Gustave Courbet (artist) French, 1819 - 1877 The Stream (Le Ruisseau du Puits-Noir; vallée de la Loue), 1855 oil on canvas Overall: 104 x 137 cm (40 15/16 x 53 15/16 in.) framed: 129.5 x 161.9 cm (51 x 63 3/4 in.) Gift of Mr. and Mrs. P.H.B. Frelinghuysen in memory of her father and mother, Mr. and Mrs. H.O. Havemeyer 1943.15.2 |
Courbet painted events and scenery primarily from his native Ornans, a village in the remote Franche-Comté region.
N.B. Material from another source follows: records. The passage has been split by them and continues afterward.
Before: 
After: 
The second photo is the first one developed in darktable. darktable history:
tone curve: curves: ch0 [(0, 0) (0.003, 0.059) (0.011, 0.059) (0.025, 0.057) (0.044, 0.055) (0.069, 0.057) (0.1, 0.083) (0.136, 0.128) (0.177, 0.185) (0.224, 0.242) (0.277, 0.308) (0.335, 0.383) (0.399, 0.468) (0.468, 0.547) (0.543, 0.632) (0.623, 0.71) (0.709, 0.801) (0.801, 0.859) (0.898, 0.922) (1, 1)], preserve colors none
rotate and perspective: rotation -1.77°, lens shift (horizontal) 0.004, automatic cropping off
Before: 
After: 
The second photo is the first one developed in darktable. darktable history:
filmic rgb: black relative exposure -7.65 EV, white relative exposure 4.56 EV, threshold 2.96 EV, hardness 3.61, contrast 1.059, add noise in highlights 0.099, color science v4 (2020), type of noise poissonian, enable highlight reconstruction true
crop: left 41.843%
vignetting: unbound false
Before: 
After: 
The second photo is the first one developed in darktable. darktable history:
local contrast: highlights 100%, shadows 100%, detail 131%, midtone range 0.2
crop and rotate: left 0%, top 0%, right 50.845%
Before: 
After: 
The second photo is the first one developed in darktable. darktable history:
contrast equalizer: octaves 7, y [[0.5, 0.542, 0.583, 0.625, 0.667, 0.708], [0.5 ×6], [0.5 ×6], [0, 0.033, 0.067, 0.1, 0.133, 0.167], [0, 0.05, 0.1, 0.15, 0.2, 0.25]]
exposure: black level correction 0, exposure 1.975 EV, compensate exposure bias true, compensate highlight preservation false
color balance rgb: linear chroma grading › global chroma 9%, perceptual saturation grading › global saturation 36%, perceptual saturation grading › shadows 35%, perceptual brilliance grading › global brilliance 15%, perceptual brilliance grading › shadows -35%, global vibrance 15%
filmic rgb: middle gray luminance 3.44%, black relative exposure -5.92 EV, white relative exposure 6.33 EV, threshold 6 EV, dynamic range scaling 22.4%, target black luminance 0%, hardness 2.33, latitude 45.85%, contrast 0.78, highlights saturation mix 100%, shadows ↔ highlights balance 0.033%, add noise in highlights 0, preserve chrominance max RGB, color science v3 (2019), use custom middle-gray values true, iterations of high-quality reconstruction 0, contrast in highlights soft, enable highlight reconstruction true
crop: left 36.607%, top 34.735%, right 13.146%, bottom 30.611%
A proponent of realism, he challenged traditional ideas about art by depicting simple peasants and rustic scenery with dignity and on the grand scale usually reserved for history paintings.
Overhanging trees and lush green undergrowth surround a narrow waterway in the forest interior shown in The Stream. The primitive site, seemingly undisturbed by civilization, evokes a yearning popular during the nineteenth century, a romantic desire for a peaceful, restorative retreat from the rigors of modern life. Courbet used an unorthodox palette knife technique to apply irregular layers of pigments, creating a roughly worked surface imitating the textures of foliage, water, and chalky rocks to evoke the physical presence of the terrain.
When he exhibited this painting at the Exposition Universelle in 1855, Courbet specifically identified the wooded gorge in The Stream as Le ruisseau du Puits-noir, vallee de la Loue (Stream of the Black Well, Valley of the Loue), a famous site near Ornans. Long interested in the natural history of his region, including its geology, Courbet was scrupulously accurate in depicting the setting. Freshly observed details and subtle paint manipulation place the National Gallery painting as the first of several depictions of the site.